O ministro Dias Toffoli, presidente do Supremo Tribunal Federal (STF), derrubou a decisão liminar do desembargador Benedicto Abicair, da 6ª Câmara Cível do Tribunal de Justiça do Rio de Janeiro, nesta quinta-feira (9), contra o especial de Natal do Porta dos Fundos. Toffoli decidiu atender a pedido da Netflix, que apontou que não seleciona o conteúdo a ser assistido por seus assinantes.
Inicialmente, o processo foi sorteado no STF e repassado ao ministro Gilmar Mendes, mas foi decidido por Toffoli, responsável pela análise dos casos considerados urgentes durante o plantão do tribunal. O Supremo está em recesso e retomará suas atividades normalmente somente no mês que vem.
Em sua decisão, Toffoli disse que, em outras ocasiões, já havia considerado a liberdade de expressão "condição inerente à racionalidade humana, como direito fundamental do indivíduo e corolário do regime democrático". Ele se referiu à suspensão de uma decisão que permitia a apreensão de uma história de quadrinhos com temática LGBT+ na Bienal do Livro do Rio, em setembro do ano passado.
"Não se descuida da relevância do respeito à fé cristã (assim como de todas as demais crenças religiosas ou a ausência dela). Não é de se supor, contudo, que uma sátira humorística tenha o condão de abalar valores da fé cristã, cuja existência retrocede há mais de 2 (dois) mil anos, estando insculpida na crença da maioria dos cidadãos brasileiros", afirmou o ministro na liminar desta quinta-feira.
O documento entregue pela Netflix ao STF foi uma reclamação, instrumento jurídico que visa a garantir a autoridade das decisões da Corte.
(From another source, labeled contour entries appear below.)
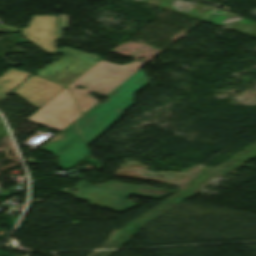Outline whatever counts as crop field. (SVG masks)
Instances as JSON below:
<instances>
[{
    "instance_id": "obj_3",
    "label": "crop field",
    "mask_w": 256,
    "mask_h": 256,
    "mask_svg": "<svg viewBox=\"0 0 256 256\" xmlns=\"http://www.w3.org/2000/svg\"><path fill=\"white\" fill-rule=\"evenodd\" d=\"M76 189L79 190L76 194L78 198L88 200L91 204L113 208L119 212H123L135 206L134 203L124 199L132 193L160 198L172 192L170 190L114 181L107 182L100 187L92 186L85 181H80Z\"/></svg>"
},
{
    "instance_id": "obj_6",
    "label": "crop field",
    "mask_w": 256,
    "mask_h": 256,
    "mask_svg": "<svg viewBox=\"0 0 256 256\" xmlns=\"http://www.w3.org/2000/svg\"><path fill=\"white\" fill-rule=\"evenodd\" d=\"M58 16H32L21 36L29 39L47 53H54Z\"/></svg>"
},
{
    "instance_id": "obj_1",
    "label": "crop field",
    "mask_w": 256,
    "mask_h": 256,
    "mask_svg": "<svg viewBox=\"0 0 256 256\" xmlns=\"http://www.w3.org/2000/svg\"><path fill=\"white\" fill-rule=\"evenodd\" d=\"M150 83L140 69L114 90L105 104H96L75 122L86 142L97 138L123 111L133 103V93Z\"/></svg>"
},
{
    "instance_id": "obj_2",
    "label": "crop field",
    "mask_w": 256,
    "mask_h": 256,
    "mask_svg": "<svg viewBox=\"0 0 256 256\" xmlns=\"http://www.w3.org/2000/svg\"><path fill=\"white\" fill-rule=\"evenodd\" d=\"M144 63L133 61L124 65H114L105 61L94 64L80 77L68 85V89L80 108L82 114L98 101L88 95L89 92L107 96L137 70ZM75 85L84 86V89H74Z\"/></svg>"
},
{
    "instance_id": "obj_5",
    "label": "crop field",
    "mask_w": 256,
    "mask_h": 256,
    "mask_svg": "<svg viewBox=\"0 0 256 256\" xmlns=\"http://www.w3.org/2000/svg\"><path fill=\"white\" fill-rule=\"evenodd\" d=\"M40 150L55 154L65 171L89 154L74 123L62 130Z\"/></svg>"
},
{
    "instance_id": "obj_7",
    "label": "crop field",
    "mask_w": 256,
    "mask_h": 256,
    "mask_svg": "<svg viewBox=\"0 0 256 256\" xmlns=\"http://www.w3.org/2000/svg\"><path fill=\"white\" fill-rule=\"evenodd\" d=\"M64 87L65 86L34 75L13 93L39 109Z\"/></svg>"
},
{
    "instance_id": "obj_9",
    "label": "crop field",
    "mask_w": 256,
    "mask_h": 256,
    "mask_svg": "<svg viewBox=\"0 0 256 256\" xmlns=\"http://www.w3.org/2000/svg\"><path fill=\"white\" fill-rule=\"evenodd\" d=\"M30 73L11 67L0 76V100L22 83Z\"/></svg>"
},
{
    "instance_id": "obj_4",
    "label": "crop field",
    "mask_w": 256,
    "mask_h": 256,
    "mask_svg": "<svg viewBox=\"0 0 256 256\" xmlns=\"http://www.w3.org/2000/svg\"><path fill=\"white\" fill-rule=\"evenodd\" d=\"M80 114L66 87L26 121L61 131Z\"/></svg>"
},
{
    "instance_id": "obj_8",
    "label": "crop field",
    "mask_w": 256,
    "mask_h": 256,
    "mask_svg": "<svg viewBox=\"0 0 256 256\" xmlns=\"http://www.w3.org/2000/svg\"><path fill=\"white\" fill-rule=\"evenodd\" d=\"M58 52L60 55L77 60L76 63H74L72 66H70L68 69H66L52 80L65 86L70 84L84 71L96 63V60L98 59L96 55L77 51L66 46L58 49Z\"/></svg>"
},
{
    "instance_id": "obj_10",
    "label": "crop field",
    "mask_w": 256,
    "mask_h": 256,
    "mask_svg": "<svg viewBox=\"0 0 256 256\" xmlns=\"http://www.w3.org/2000/svg\"><path fill=\"white\" fill-rule=\"evenodd\" d=\"M74 62H76V61L64 57V58L58 60L54 66L47 67L43 71L37 73L36 75H39L41 77L51 80L55 76H57L59 73H61L63 70H65L70 65H72Z\"/></svg>"
},
{
    "instance_id": "obj_11",
    "label": "crop field",
    "mask_w": 256,
    "mask_h": 256,
    "mask_svg": "<svg viewBox=\"0 0 256 256\" xmlns=\"http://www.w3.org/2000/svg\"><path fill=\"white\" fill-rule=\"evenodd\" d=\"M67 25H68V16L59 14L57 43H56V51H55V53L57 54H58L57 52L58 41L62 38V29H67Z\"/></svg>"
}]
</instances>
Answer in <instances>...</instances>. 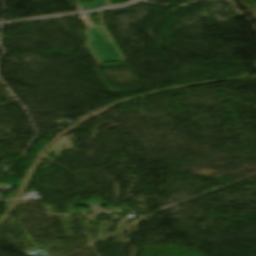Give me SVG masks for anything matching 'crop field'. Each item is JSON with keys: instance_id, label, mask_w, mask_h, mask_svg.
I'll use <instances>...</instances> for the list:
<instances>
[{"instance_id": "crop-field-3", "label": "crop field", "mask_w": 256, "mask_h": 256, "mask_svg": "<svg viewBox=\"0 0 256 256\" xmlns=\"http://www.w3.org/2000/svg\"><path fill=\"white\" fill-rule=\"evenodd\" d=\"M253 16L256 18V14H253ZM256 67V66H255Z\"/></svg>"}, {"instance_id": "crop-field-1", "label": "crop field", "mask_w": 256, "mask_h": 256, "mask_svg": "<svg viewBox=\"0 0 256 256\" xmlns=\"http://www.w3.org/2000/svg\"><path fill=\"white\" fill-rule=\"evenodd\" d=\"M88 47L98 62L122 59L103 27L90 28Z\"/></svg>"}, {"instance_id": "crop-field-2", "label": "crop field", "mask_w": 256, "mask_h": 256, "mask_svg": "<svg viewBox=\"0 0 256 256\" xmlns=\"http://www.w3.org/2000/svg\"><path fill=\"white\" fill-rule=\"evenodd\" d=\"M106 0H94L93 3L89 4H82L80 5L81 12L86 10H93V9H99L102 7H106Z\"/></svg>"}]
</instances>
A plataforma de streaming baseou-se na Arguição de Descumprimento de Preceito Fundamental (ADPF) 130, de 2009, que declarou a inconstitucionalidade da Lei de Imprensa, considerando que esta criava mecanismos que poderiam induzir à censura. "Por ser assim, as referidas ordens judiciais devem ser prontamente suspensas e, ao final, cassadas, de forma a resguardar a liberdade de expressão da reclamante, em sua dimensão de liberdade de criação artística e de programação", alegou a empresa.
A Netflix também havia sinalizado, em seu pedido, que “se limita a disponibilizar os mais diversos temas, assuntos e gêneros para que os usuários livremente optem pelo que desejem assistir, concedendo-lhes total liberdade de escolha”. A empresa também ressaltou que o vídeo do grupo humorístico já possui classificação indicativa para maiores de 18 anos e é “indexado como sátira, comédia e humor ácido”.
Além disso, a companhia alegou que a decisão liminar do Tribunal de Justiça “tem efeito equivalente ao da bomba utilizada no atentado terrorista à sede do Porta dos Fundos: silencia por meio do medo e da intimidação”.
A determinação do desembargador Benedicto Abicair atendeu a um pedido realizado pela Associação Centro Dom Bosco de Fé e Cultura, uma entidade católica com sede no Rio de Janeiro. O grupo, que já entrou com pelo menos três ações na Justiça contra vídeos do Porta dos Fundos, pede uma multa de R$ 150 mil por dia de exibição do filme ou produções acessórias (trailers, making of, propagandas) no processo inicial.
Protestos e ataque
O filme produzido pelo Porta dos Fundos foi alvo de protestos desde o lançamento, em 3 de dezembro. Grupos religiosos começaram campanhas contra o programa, que satiriza o aniversário de 30 anos de Jesus e indica um possível relacionamento entre ele (Gregorio Duvivier) e seu amigo, Orlando (Fábio Porchat).
Além de petições online, pelo menos sete ações foram ajuizadas pedindo a censura do especial. Os humoristas saíram em defesa do programa. Fábio Porchat defendeu a liberdade de expressão e a tolerância e afirmou que "com religião se brinca sim".
A repercussão ganhou o mundo e, nesta semana, o vice-premier da Polônia, Jaroslaw Gowin, também pediu que a Netflix remova de seu catálogo A Primeira Tentação de Cristo.
Em meio à polêmica, o prédio da produtora do Porta dos Fundos foi atacado por explosivos. O suspeito do ataque fugiu para a Rússia. Nesta quarta-feira, a Polícia Federal pediu ajuda da Interpol para detê-lo.